Tre giorni dopo l’ho invitata a cena e ci siamo divertiti da morire. Lei si è ubriacata un po’ e si lasciata andare con facilità ai gesti e alle emozioni. Ero disarmato davanti alla sua energia, davanti alla sua unicità. Avrei voluto ritrarla e regalare quell’immagine al mondo, ma potevo solo fotografarla con gli occhi. Elegante e seducente eppure semplice.
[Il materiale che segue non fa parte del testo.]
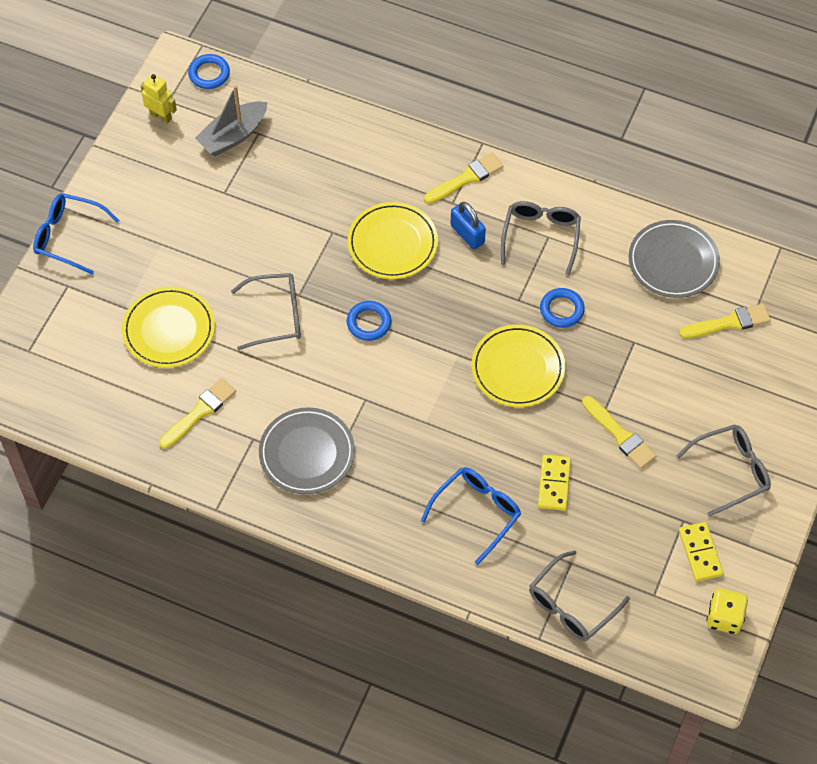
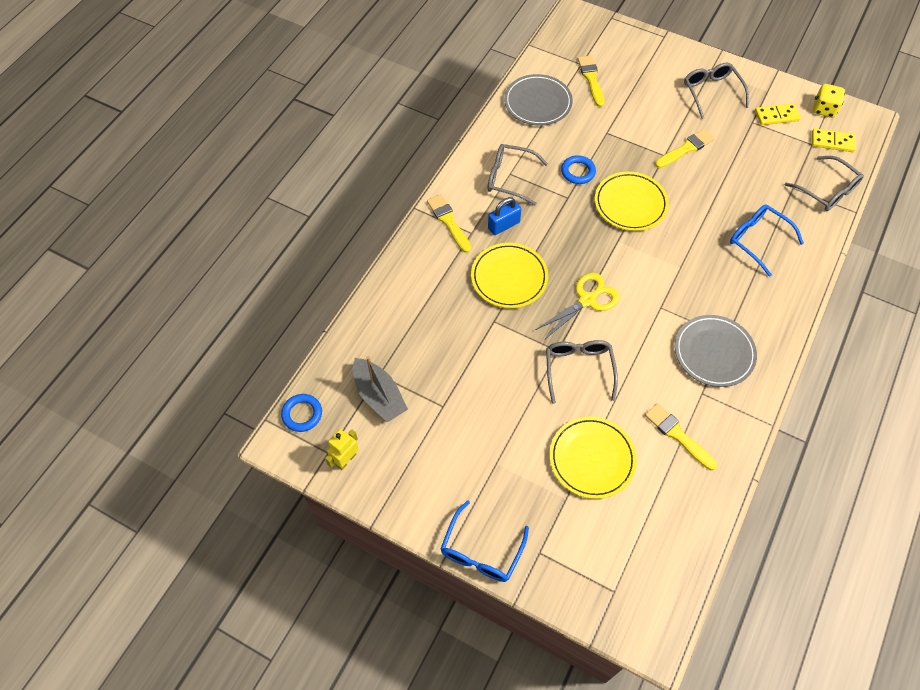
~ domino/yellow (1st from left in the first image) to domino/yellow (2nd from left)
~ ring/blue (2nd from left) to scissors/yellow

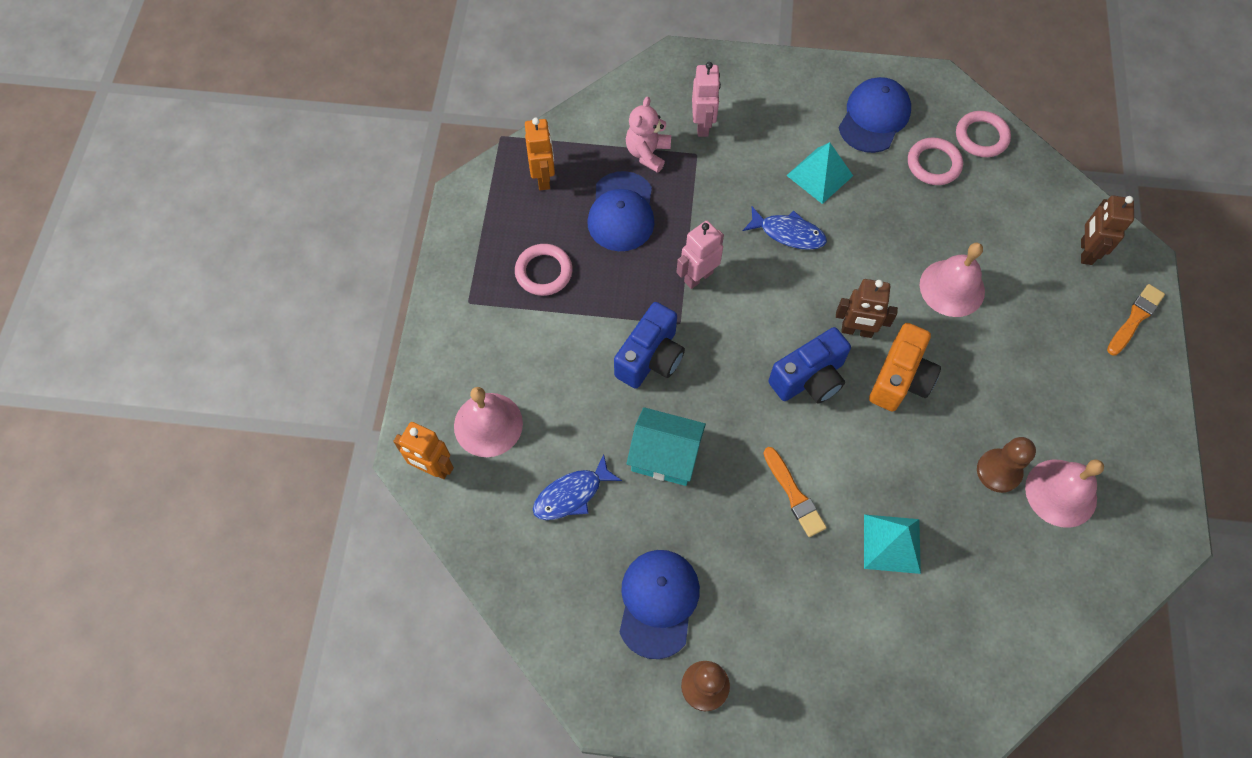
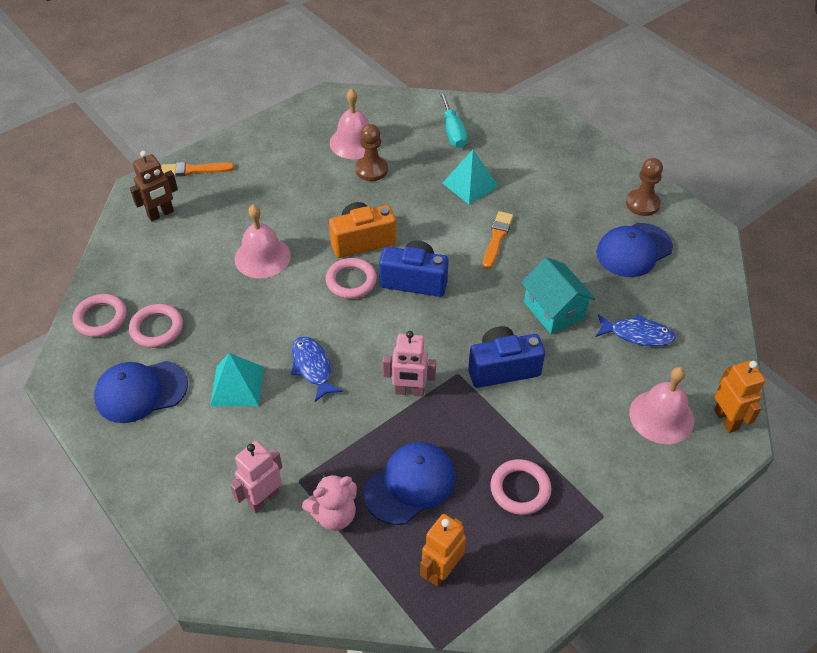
+ screwdriver/turquoise
~ robot/brown (1st from left) to ring/pink (3rd from left)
Muoveva le mani, la testa come se seguisse un ritmo, forse i battiti del cuore.

Parlava, parlava. La lingua le si era sciolta del tutto ed io stavo lì ad ascoltarla, ad interromperla e a prenderla in giro.  Innamorato, Pat? Forse per la prima volta in vita mia, o forse per la centesima non so; seguo ancora la scia delle emozioni da inguaribile amante della bellezza. “La bellezza salverà il mondo” diceva Dostoevskij e io ci credo.

Poi l’ho baciata. Proprio durante la cena. Mi sono fiondato su di lei come un bambino su una fetta di torta.

Oggi ho ritrovato una sua foto tra le pagine di un’agenda e ho avvertito l’impellente bisogno di scrivere di lei: chi meglio di te avrebbe potuto ascoltarmi? Lo so, mi dirai che sono un egoista, che non ci sentivamo da tempo e che mi ricordo di mia sorella solo ora che Erica non c’è più.

Ma il nostro è un legame di sangue e il sangue è il succo della vita, non trovi?